What you should do
Print the rows exactly, starting at the first line and ending with the line that contains "v(-38.97, -22.5) *", and include both of those lines. Leave the pictures out of your answer.

-- Start --

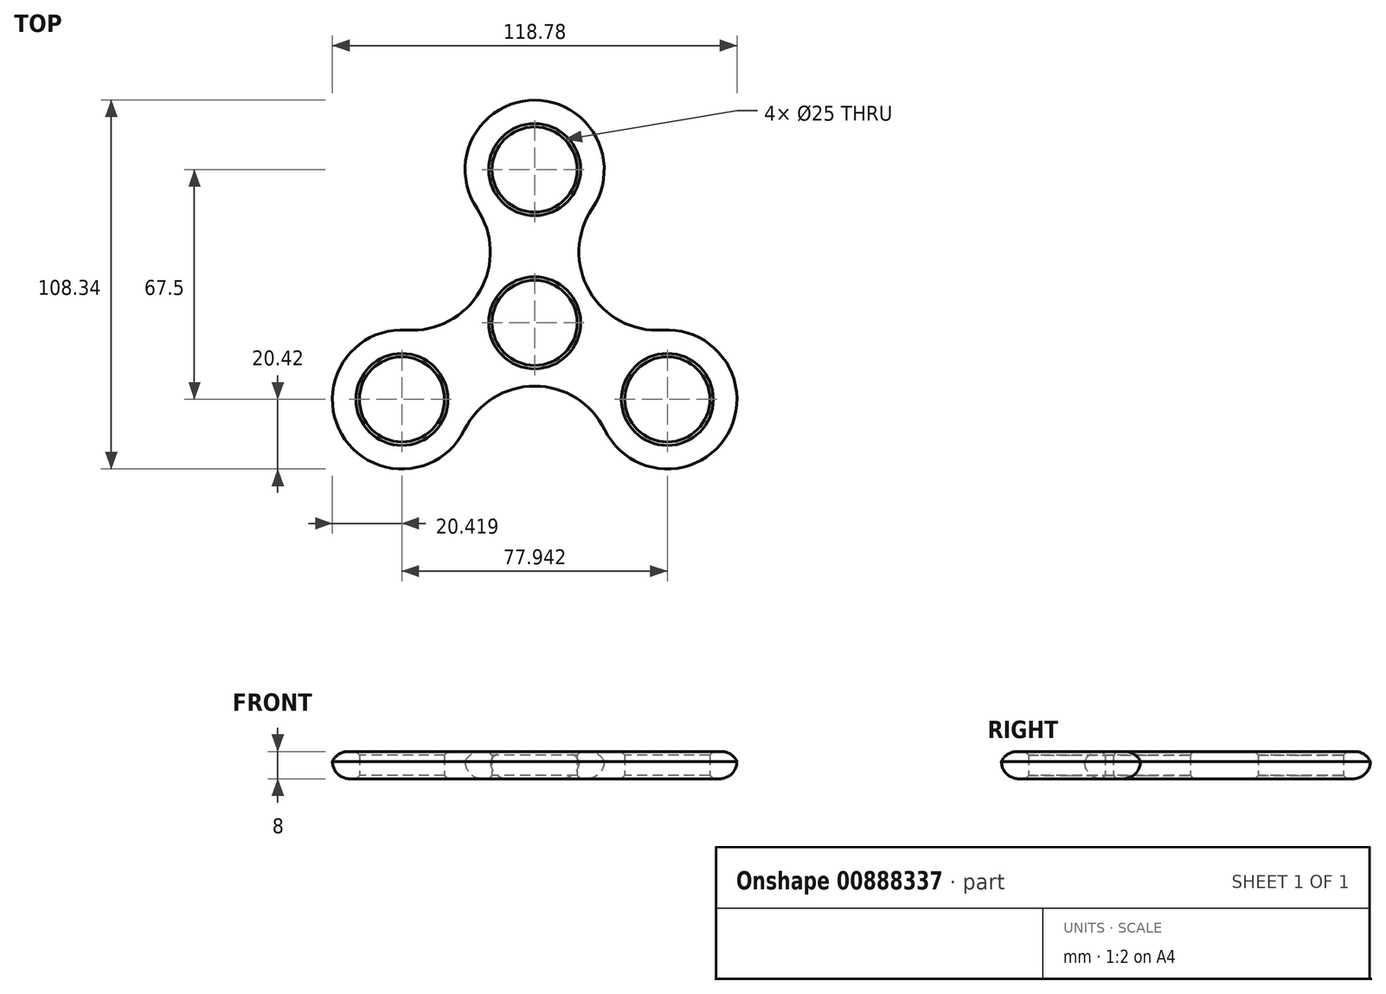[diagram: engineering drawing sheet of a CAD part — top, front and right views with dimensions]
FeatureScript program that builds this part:
annotation { "Feature Type Name" : "Feature", "Feature Type Description" : "" }
export const myFeature = defineFeature(function(context is Context, id is Id, definition is map)
    precondition{}
    {
        {
            var Q0;
            Q0=qCreatedBy(makeId("Top.planeOp"),FACE);
            var sketch = newSketch(context, id + "F0", { "sketchPlane" : qUnion([Q0])});
            skCircle(sketch, "E0", {"center": v(0, 0) * mm, "radius": 12.5 * mm});
            skCircle(sketch, "E1", {"center": v(0, 45) * mm, "radius": 12.5 * mm});
            skArc(sketch, "E2", {"start": v(16.94, 33.6) * mm, "mid": v(0, 65.42) * mm, "end": v(-16.94, 33.6) * mm});
            skArc(sketch, "E3.1.0", {"start": v(-37.56, -2.13) * mm, "mid": v(-56.66, -32.71) * mm, "end": v(-20.62, -31.46) * mm});
            skCircle(sketch, "E3.1.1", {"center": v(-38.97, -22.5) * mm, "radius": 12.5 * mm});
            skCircle(sketch, "E3.2.1", {"center": v(38.97, -22.5) * mm, "radius": 12.5 * mm});
            skLineSegment(sketch, "E4", {"start": v(16.94, 33.6) * mm, "end": v(16.94, 33.6) * mm});
            skArc(sketch, "E5.1.0", {"start": v(-37.56, -2.13) * mm, "mid": v(-16.1, 9.3) * mm, "end": v(-16.94, 33.6) * mm});
            skArc(sketch, "E5.2.0", {"start": v(20.62, -31.46) * mm, "mid": v(0, -18.59) * mm, "end": v(-20.62, -31.46) * mm});
            skArc(sketch, "E6", {"start": v(20.62, -31.46) * mm, "mid": v(56.66, -32.71) * mm, "end": v(37.56, -2.13) * mm});
            skArc(sketch, "E7", {"start": v(16.94, 33.6) * mm, "mid": v(16.1, 9.3) * mm, "end": v(37.56, -2.13) * mm});
            skSolve(sketch);
        }
        {
            var Q0;
            Q0 = qSketchRegion(id + "F0", true);
            extrude(context, id + "F1", {"entities" : qUnion([Q0]), "endBound" : BoundingType.SYMMETRIC, "depth" : 8 * mm, "offsetDistance" : 25.4 * mm});
        }
        {
            var Q0;
            Q0=makeQuery(id+"F1.opExtrude","CAP_EDGE",EDGE,{"disambiguationData":[OSD([sQuery(id+"F0.wireOp",EDGE,"E3.1.0")])],"isStart":true});
            var Q1;
            Q1=makeQuery(id+"F1.opExtrude","CAP_EDGE",EDGE,{"disambiguationData":[OSD([sQuery(id+"F0.wireOp",EDGE,"E5.2.0")])],"isStart":true});
            fillet(context, id + "F2", {"entities" : qUnion([Q0, Q1]), "radius" : 5.08 * mm, "tangentPropagation" : true, "allowEdgeOverflow" : false});
        }
        {
            var Q0;
            Q0=makeQuery(id+"F1.opExtrude","CAP_EDGE",EDGE,{"disambiguationData":[OSD([sQuery(id+"F0.wireOp",EDGE,"E3.1.0")])],"isStart":false});
            var Q1;
            Q1=makeQuery(id+"F1.opExtrude","CAP_EDGE",EDGE,{"disambiguationData":[OSD([sQuery(id+"F0.wireOp",EDGE,"E5.1.0")])],"isStart":false});
            fillet(context, id + "F3", {"entities" : qUnion([Q0, Q1]), "radius" : 5.08 * mm, "tangentPropagation" : true, "allowEdgeOverflow" : false});
        }
        {
            var Q0;
            Q0=makeQuery(id+"F1.opExtrude","CAP_EDGE",EDGE,{"disambiguationData":[OSD([sQuery(id+"F0.wireOp",EDGE,"E3.1.1")])],"isStart":false});
            var Q1;
            Q1=makeQuery(id+"F1.opExtrude","CAP_EDGE",EDGE,{"disambiguationData":[OSD([sQuery(id+"F0.wireOp",EDGE,"E1")])],"isStart":false});
            var Q2;
            Q2=makeQuery(id+"F1.opExtrude","CAP_EDGE",EDGE,{"disambiguationData":[OSD([sQuery(id+"F0.wireOp",EDGE,"E3.2.1")])],"isStart":false});
            var Q3;
            Q3=makeQuery(id+"F1.opExtrude","CAP_EDGE",EDGE,{"disambiguationData":[OSD([sQuery(id+"F0.wireOp",EDGE,"E0")])],"isStart":false});
            chamfer(context, id + "F4", {"entities" : qUnion([Q0, Q1, Q2, Q3]), "width" : 1 * mm, "tangentPropagation" : true});
        }
        {
            var Q0;
            Q0=makeQuery(id+"F1.opExtrude","CAP_EDGE",EDGE,{"disambiguationData":[OSD([sQuery(id+"F0.wireOp",EDGE,"E0")])],"isStart":true});
            var Q1;
            Q1=makeQuery(id+"F1.opExtrude","CAP_EDGE",EDGE,{"disambiguationData":[OSD([sQuery(id+"F0.wireOp",EDGE,"E1")])],"isStart":true});
            var Q2;
            Q2=makeQuery(id+"F1.opExtrude","CAP_EDGE",EDGE,{"disambiguationData":[OSD([sQuery(id+"F0.wireOp",EDGE,"E3.1.1")])],"isStart":true});
            var Q3;
            Q3=makeQuery(id+"F1.opExtrude","CAP_EDGE",EDGE,{"disambiguationData":[OSD([sQuery(id+"F0.wireOp",EDGE,"E3.2.1")])],"isStart":true});
            chamfer(context, id + "F5", {"entities" : qUnion([Q0, Q1, Q2, Q3]), "width" : 1 * mm, "tangentPropagation" : true});
        }
    });
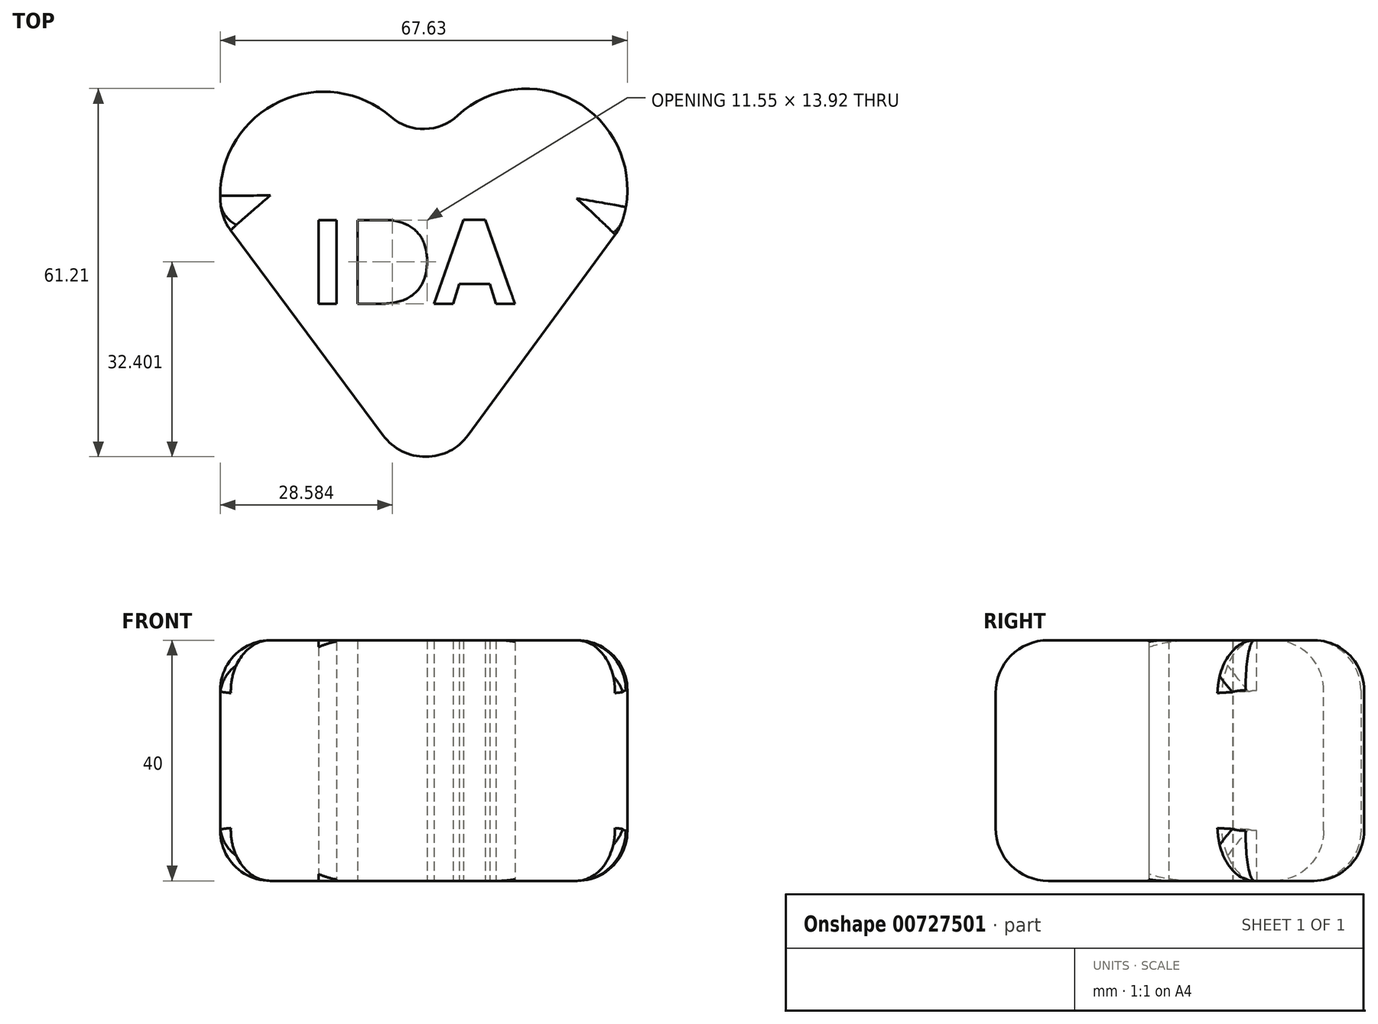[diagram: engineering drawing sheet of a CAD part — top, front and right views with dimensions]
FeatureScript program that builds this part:
annotation { "Feature Type Name" : "Feature", "Feature Type Description" : "" }
export const myFeature = defineFeature(function(context is Context, id is Id, definition is map)
    precondition{}
    {
        {
            var Q0;
            Q0=qCreatedBy(makeId("Top.planeOp"),FACE);
            var sketch = newSketch(context, id + "F0", { "sketchPlane" : qUnion([Q0])});
            skLineSegment(sketch, "E0", {"start": v(-33.62, 10.32) * mm, "end": v(0, -34.88) * mm});
            skLineSegment(sketch, "E1", {"start": v(0, -34.88) * mm, "end": v(32.08, 8.91) * mm});
            skArc(sketch, "E2", {"start": v(0, 16.77) * mm, "mid": v(-20.26, 31.5) * mm, "end": v(-33.62, 10.32) * mm});
            skArc(sketch, "E3", {"start": v(32.08, 8.91) * mm, "mid": v(20.7, 31.85) * mm, "end": v(0, 16.77) * mm});
            skText(sketch, "E4", { "text": "IDA", "fontName": "OpenSans-Bold.ttf"});
            skPoint(sketch, "E4.secondSnap0", {"position": v(16.04, -12.98) * mm});
            const initialGuessF0  = {"E4": [-0.01957, -0.00344, 1, 0, 0.01404]};
            skSetInitialGuess(sketch, initialGuessF0);
            skSolve(sketch);
        }
        {
            var Q0;
            Q0=makeQuery(id+"F0.imprint","IMPRINT",FACE,{"disambiguationData":[TD([[makeQuery(id+"F0.imprint","IMPRINT",EDGE,{"derivedFrom":sQuery(id+"F0.wireOp",EDGE,"E0")}),1.0]])]});
            extrude(context, id + "F1", {"entities" : qUnion([Q0]), "depth" : 40 * mm, "offsetDistance" : 25 * mm});
        }
        {
            var Q0;
            Q0=makeQuery(id+"F1.opExtrude","SWEPT_FACE",FACE,{"disambiguationData":[OSD([sQuery(id+"F0.wireOp",EDGE,"E0")])]});
            var Q1;
            Q1=makeQuery(id+"F1.opExtrude","SWEPT_FACE",FACE,{"disambiguationData":[OSD([sQuery(id+"F0.wireOp",EDGE,"E1")])]});
            fillet(context, id + "F2", {"entities" : qUnion([Q0, Q1]), "radius" : 8.77 * mm, "tangentPropagation" : true, "allowEdgeOverflow" : false});
        }
        {
            var Q0;
            Q0=makeQuery(id+"F1.opExtrude","SWEPT_FACE",FACE,{"disambiguationData":[OSD([sQuery(id+"F0.wireOp",EDGE,"E2")])]});
            var Q1;
            Q1=makeQuery(id+"F1.opExtrude","SWEPT_FACE",FACE,{"disambiguationData":[OSD([sQuery(id+"F0.wireOp",EDGE,"E3")])]});
            fillet(context, id + "F3", {"entities" : qUnion([Q0, Q1]), "radius" : 8.33 * mm, "tangentPropagation" : true, "allowEdgeOverflow" : false});
        }
    });
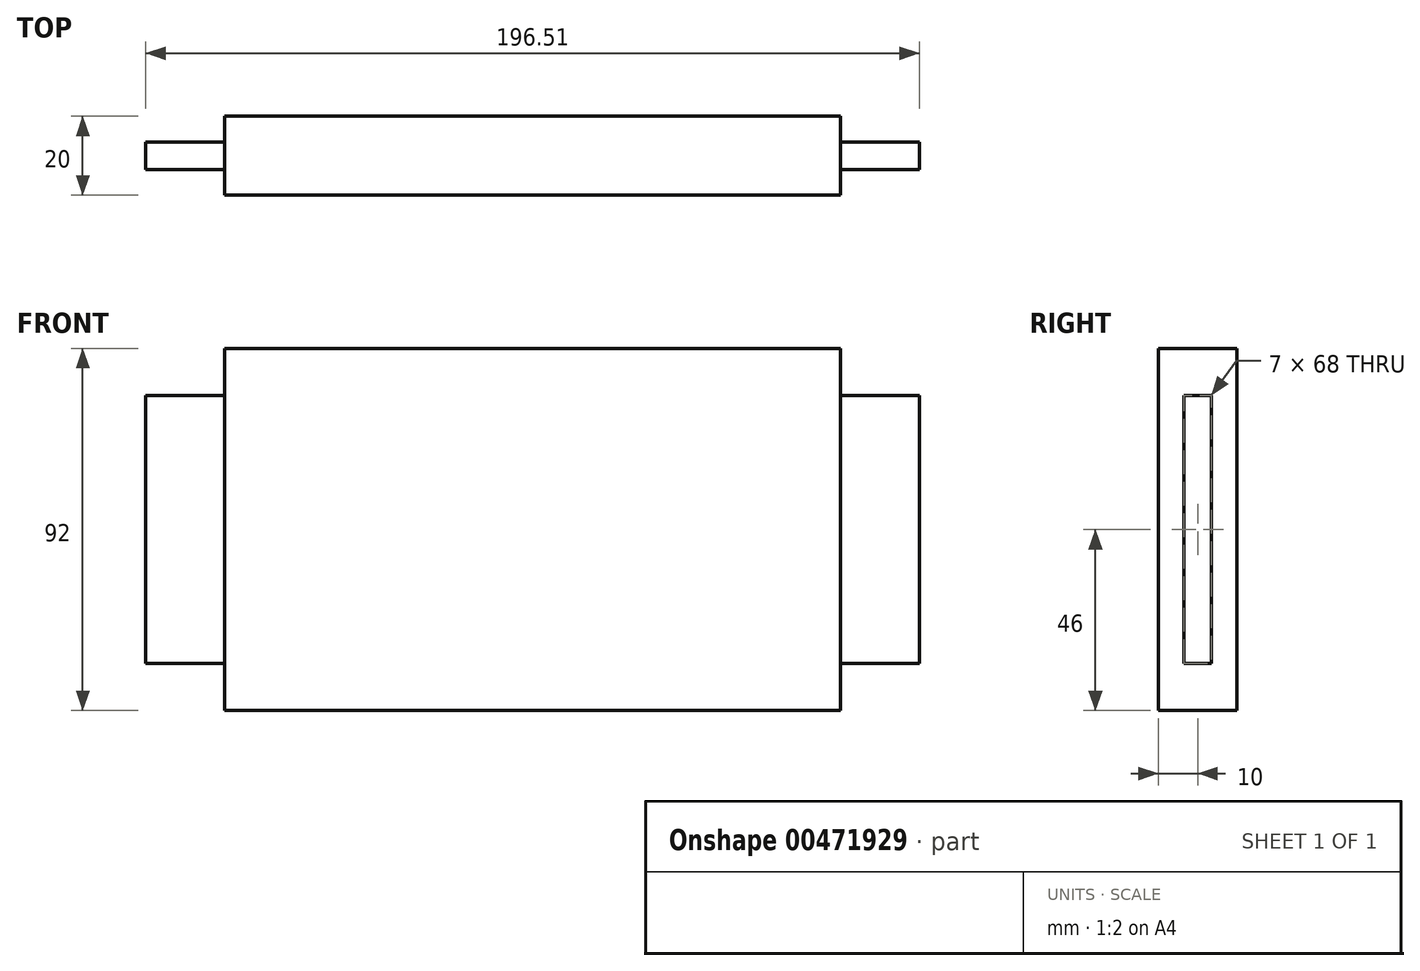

-- End --

Answer to this task
[diagram: engineering drawing sheet of a CAD part — top, front and right views with dimensions]
FeatureScript program that builds this part:
annotation { "Feature Type Name" : "Feature", "Feature Type Description" : "" }
export const myFeature = defineFeature(function(context is Context, id is Id, definition is map)
    precondition{}
    {
        {
            var Q0;
            Q0=qCreatedBy(makeId("Top.planeOp"),FACE);
            var sketch = newSketch(context, id + "F0", { "sketchPlane" : qUnion([Q0])});
            skCircle(sketch, "E0", {"center": v(0, 0) * mm, "radius": 12.5 * mm});
            skCircle(sketch, "E1", {"center": v(0, 45) * mm, "radius": 12.5 * mm});
            skArc(sketch, "E2", {"start": v(16.94, 33.6) * mm, "mid": v(0, 65.42) * mm, "end": v(-16.94, 33.6) * mm});
            skArc(sketch, "E3.1.0", {"start": v(-37.56, -2.13) * mm, "mid": v(-56.66, -32.71) * mm, "end": v(-20.62, -31.46) * mm});
            skCircle(sketch, "E3.1.1", {"center": v(-38.97, -22.5) * mm, "radius": 12.5 * mm});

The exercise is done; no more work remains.